There are two ways that installation for a Single Node can be carried out.

You should have Oracle Java 8 or OpenJDk 8 (preferred for Cassandra versions > 3.0)

1. Installing a Debian package (installs Cassandra as a service)

Add the Cassandra version to the repository (replace the 22x with your own version for example for 2.7 use 27x)

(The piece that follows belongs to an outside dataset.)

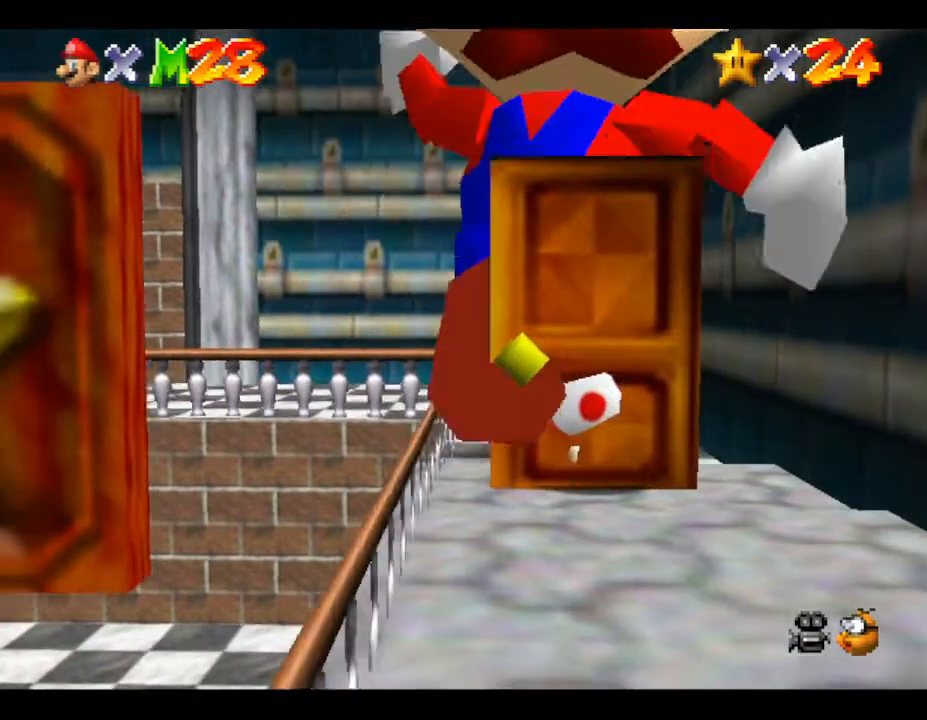
{"buttons": [], "left_stick": "center", "events": []}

echo "deb-src https://www.apache.org/dist/cassandra/debian 22x main" | sudo tee -a /etc/apt/sources.list.d/cassandra.sources.list
# Update the repository  
sudo apt-get update
# Then install it
sudo apt-get install cassandra cassandra-tools

Now Cassandra can be started and stopped using:

sudo service cassandra start
sudo service cassandra stop

Check the status using:

nodetool status

Logs and Data directories are /var/log/cassandra and /var/lib/cassandra respectively.

2. Installing any version of Cassandra in form of binary tarball (installs Cassandra as a standalone process)

Download the Datastax version:

curl -L  https://downloads.datastax.com/community/dsc-cassandra-version_number-bin.tar.gz | tar xz

Or Apache Cassandra binary tarball manually (from the site https://www.apache.org/dist/cassandra/)

Now untar this:

tar -xvzf dsc-cassandra-version_number-bin.tar.gz

Change the directory to install location:

cd install_location

Start Cassandra using:

sudo sh ./bin/cassandra

Stop using:

sudo kill -9 pid

Check:

./bin/nodetool status

And viola, you have a single-node test cluster for Cassandra. So just use cqlsh in the terminal for Cassandra shell.

Configuration of Cassandra can be done in cassandra.yaml in conf folder in install_location.